* start SOURCE EXCERPT *
Improve throughput when sending FCM Messages by using HTTP/2 #874

jeromegamez · 2024-03-26T21:36:50Z

codecov · 2024-03-26T21:38:40Z

Codecov Report

Attention: Patch coverage is 92.50000% with 3 lines in your changes are missing coverage. Please review.

Project coverage is 91.08%. Comparing base (f1d2809) to head (bfce08a).
Report is 2 commits behind head on 7.x.

Additional details and impacted files

@@             Coverage Diff              @@
##                7.x     #874      +/-   ##
============================================
+ Coverage     91.05%   91.08%   +0.02%     
+ Complexity     1596     1589       -7     
============================================
  Files           156      156              
  Lines          4418     4407      -11     
============================================
- Hits           4023     4014       -9     
+ Misses          395      393       -2

tonysilva16 · 2024-04-17T20:56:02Z

Hi jeromegamez,

I wonder if we need to check if curl lib supports http2 like here

https://github.com/microsoftgraph/msgraph-sdk-php/pull/818/files#diff-849151e7b2ea35fbfeca79419f39a80ebc43ed0c66cd50f309db361f7682c4a9R548

Thank you.

jeromegamez · 2024-04-17T21:42:32Z

HTTP/2 support has been available since cURL 7.47, released in 2016... although PHP 8.x requires just cURL 7.29, I think it's safe to assume that current OSes ship with supported cURL releases. I'd rather not add a check related to a downstream library 🤔

jeromegamez · 2024-04-17T23:23:34Z

Hm. I just tried sending 100 messages with the following script, and ran into errors myself once I tried it with more than ~75 messages:

<?php

use Kreait\Firebase\Factory;
use Kreait\Firebase\Messaging\CloudMessage;

$factory = (new Factory())
    ->withServiceAccount('/path/to/my/service_account.json')
;

$messaging = $factory->createMessaging();

$message = CloudMessage::fromArray([
    'notification' => [
        'title' => 'Hello World!',
        'body' => 'Hello World!',
    ]
]);

$targets = array_fill(0, 70, "<device token>");

$results = $messaging->sendMulticast($message, $targets);

dump($results->successes()->count());
dump($results->failures()->count());

When it works (with fewer messages), and I enable debug for the requests, I see something like

[...]
* Connection cache is full, closing the oldest one
* Connection #61 to host fcm.googleapis.com left intact
< HTTP/2 200
< content-type: application/json; charset=UTF-8
< vary: X-Origin
< vary: Referer
< vary: Origin,Accept-Encoding
< date: Wed, 17 Apr 2024 23:20:18 GMT
< server: scaffolding on HTTPServer2
< cache-control: private
< x-xss-protection: 0
< x-frame-options: SAMEORIGIN
< x-content-type-options: nosniff
< alt-svc: h3=":443"; ma=2592000,h3-29=":443"; ma=2592000
< accept-ranges: none
<
* Connection cache is full, closing the oldest one
* Connection #69 to host fcm.googleapis.com left intact
^ 68
^ 2

It seems that the connection isn't kept alive/reused after all, so I'll need to continue working on this and explore if the situation can be ameliorated with a Guzzle Pools and a (configurable) concurrency.
* end SOURCE EXCERPT *
* **CHALLENGE**
For each statement, say yes or no to whether it agrees with the HTTP/2 pull request thread, and quote the deciding words from the thread: 1. HTTP/2 support in cURL has been available since version 7.47. 2. The author intends to add a check for whether the curl library supports HTTP/2. 3. Errors appeared when sending more than about 75 messages. The listing is not needed for this work.
* start STORED DATA *
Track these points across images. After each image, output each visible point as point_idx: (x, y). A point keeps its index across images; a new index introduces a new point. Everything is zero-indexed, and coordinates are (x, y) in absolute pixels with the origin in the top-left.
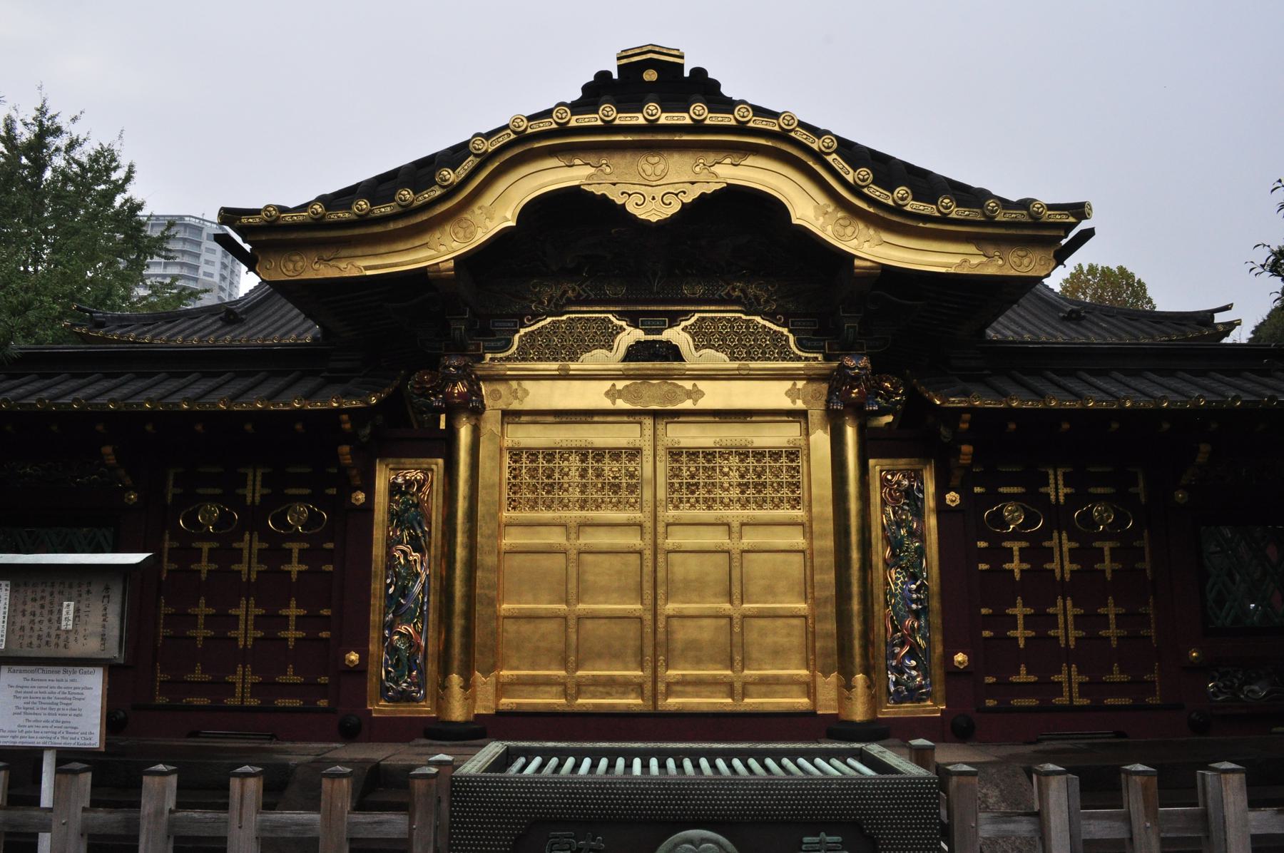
* end STORED DATA *
* **OUTPUT OF THE TASK**
1. Yes: "HTTP/2 support has been available since cURL 7.47, released in 2016"
2. No: "I'd rather not add a check related to a downstream library"
3. Yes: "ran into errors myself once I tried it with more than ~75 messages"